> [ACTIVITY]: In the comment thread about Copilot, what share of a Pro+ plan does the codebase-wide audit with Opus 4.7 consume?

=== EXCERPT ===

No they are taking the massive L. Thats why they paused new sign ups.
Just for context to the insanity, they allow recursive subagents to I believe its 5 levels deep.
You can make a prompt and tell copilot to dig through a code base, have one sub agent per file, and one Recursive subagent per function, to do some complex codebase wide audit. If you use Opus 4.7 to do this it consumes a grand total of 0.5% of a Pro+ plan.
Thats why this paragraph is here:
> it’s now common for a handful of requests to incur costs that exceed the plan price
No, like every other provider they're just losing money and hoping this will some day magically become profitable
one subscription for access to most of the models..
I was accounting for that in the 1% of value. I don't see a ton of value in this for development, you end up just always using the smartest model, with maybe tuning subagents to slightly dumber but much faster model. You really only need one subscription to the provider of the smartest model, with maybe 30 minutes of setup time to switch over if SOTA ever switches back to OpenAI.

=== GIVEN RECORDS ===

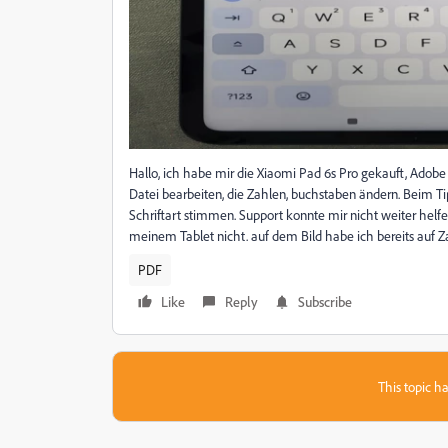
Hallo, ich habe mir die Xiaomi Pad 6s Pro gekauft, Ado
Datei bearbeiten, die Zahlen, buchstaben ändern. Beim T
Schriftart stimmen. Support konnte mir nicht weiter helfe
meinem Tablet nicht. auf dem Bild habe ich bereits auf Za
PDF
Like
Reply
Subscribe
This topic ha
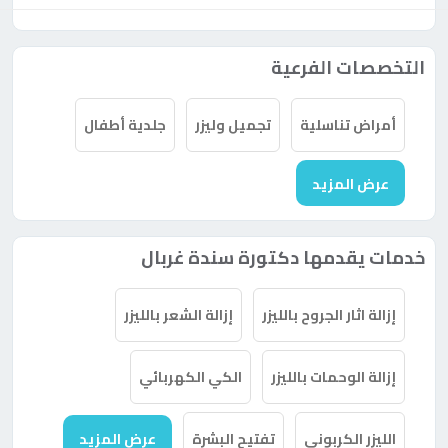
التخصصات الفرعية
أمراض تناسلية
تجميل وليزر
جلدية أطفال
عرض المزيد
خدمات يقدمها دكتورة سندة غربال
إزالة اثار الجروح بالليزر
إزالة الشعر بالليزر
إزالة الوحمات بالليزر
الكي الكهربائي
الليزر الكربوني
تفتيح البشرة
عرض المزيد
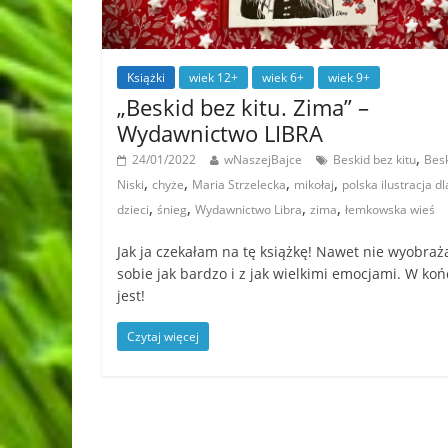
Książki
wiek 12+
wiek 6+
wiek 9+
„Beskid bez kitu. Zima” –
Wydawnictwo LIBRA
,
24/01/2022
wNaszejBajce
Beskid bez kitu
Bes
,
,
,
,
Niski
chyże
Maria Strzelecka
mikołaj
polska ilustracja dl
,
,
,
,
dzieci
śnieg
Wydawnictwo Libra
zima
łemkowska wieś
Jak ja czekałam na tę książkę! Nawet nie wyobraż
sobie jak bardzo i z jak wielkimi emocjami. W ko
jest!
Czytaj więcej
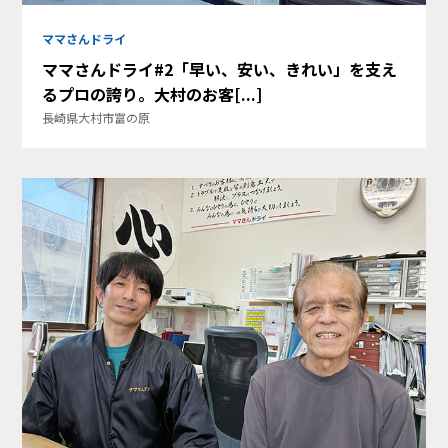
ママさんドライ
ママさんドライ#2「早い、安い、きれい」を支え
るプロの誇り。大村のお客[...]
長崎県大村市富の原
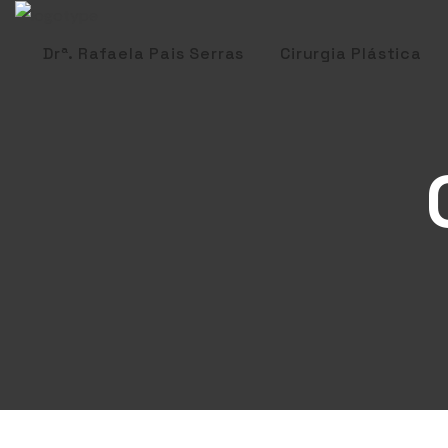
Drª. Rafaela Pais Serras
Cirurgia Plástica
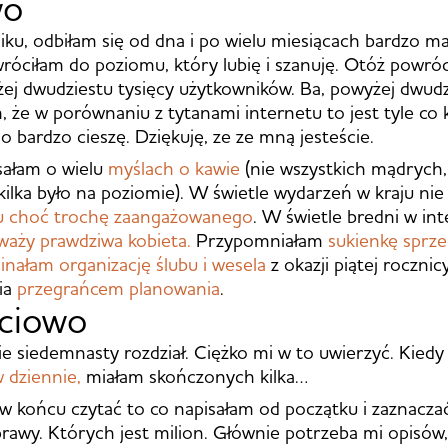
wo
iku, odbiłam się od dna i po wielu miesiącach bardzo m
wróciłam do poziomu, który lubię i szanuję. Otóż powró
j dwudziestu tysięcy użytkowników. Ba, powyżej dwudz
, że w porównaniu z tytanami internetu to jest tyle co k
ego bardzo cieszę. Dziękuję, ze ze mną jesteście.
sałam o wielu
myślach o kawie
(nie wszystkich mądrych,
kilka było na poziomie). W świetle wydarzeń w kraju ni
u choć trochę zaangażowanego
. W świetle bredni w in
 waży prawdziwa kobieta.
Przypomniałam
sukienkę sprze
ałam organizację ślubu i wesela
z okazji piątej roczni
cia
przegrańcem planowania
.
ściowo
e siedemnasty rozdział. Ciężko mi w to uwierzyć. Kied
w dziennie,
miałam skończonych kilka…
w końcu czytać to co napisałam od początku i zaznacza
rawy. Których jest milion. Głównie potrzeba mi opisów, 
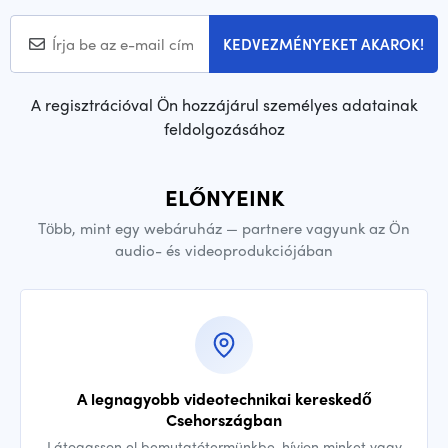
KEDVEZMÉNYEKET AKAROK!
A regisztrációval Ön hozzájárul személyes adatainak
feldolgozásához
ELŐNYEINK
Több, mint egy webáruház — partnere vagyunk az Ön
audio- és videoprodukciójában
A legnagyobb videotechnikai kereskedő
Csehországban
Látogasson el bemutatótermünkbe, hívjon minket vagy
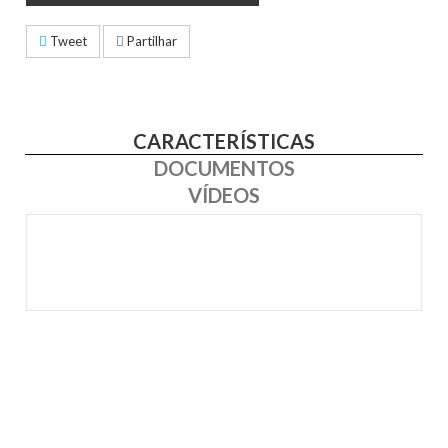
Tweet
Partilhar
CARACTERÍSTICAS
DOCUMENTOS
VÍDEOS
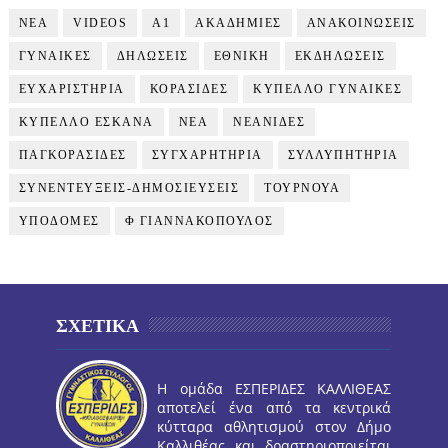
NEA
VIDEOS
Α1
ΑΚΑΔΗΜΙΕΣ
ΑΝΑΚΟΙΝΩΣΕΙΣ
ΓΥΝΑΙΚΕΣ
ΔΗΛΩΣΕΙΣ
ΕΘΝΙΚΗ
ΕΚΔΗΛΩΣΕΙΣ
ΕΥΧΑΡΙΣΤΗΡΙΑ
ΚΟΡΑΣΙΔΕΣ
ΚΥΠΕΛΛΟ ΓΥΝΑΙΚΕΣ
ΚΥΠΕΛΛΟ ΕΣΚΑΝΑ
ΝΕΑ
ΝΕΑΝΙΔΕΣ
ΠΑΓΚΟΡΑΣΙΔΕΣ
ΣΥΓΧΑΡΗΤΗΡΙΑ
ΣΥΛΛΥΠΗΤΗΡΙΑ
ΣΥΝΕΝΤΕΥΞΕΙΣ-ΔΗΜΟΣΙΕΥΣΕΙΣ
ΤΟΥΡΝΟΥΑ
ΥΠΟΔΟΜΕΣ
Φ ΓΙΑΝΝΑΚΟΠΟΥΛΟΣ
ΣΧΕΤΙΚΑ
Η ομάδα ΕΣΠΕΡΙΔΕΣ ΚΑΛΛΙΘΕΑΣ
αποτελεί ένα από τα κεντρικά
κύτταρα αθλητισμού στον Δήμο
Καλλιθέας και δραστηριοποιείται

===

> [SOLUTION TO THE PROBLEM]: It consumes 0.5% of a Pro+ plan.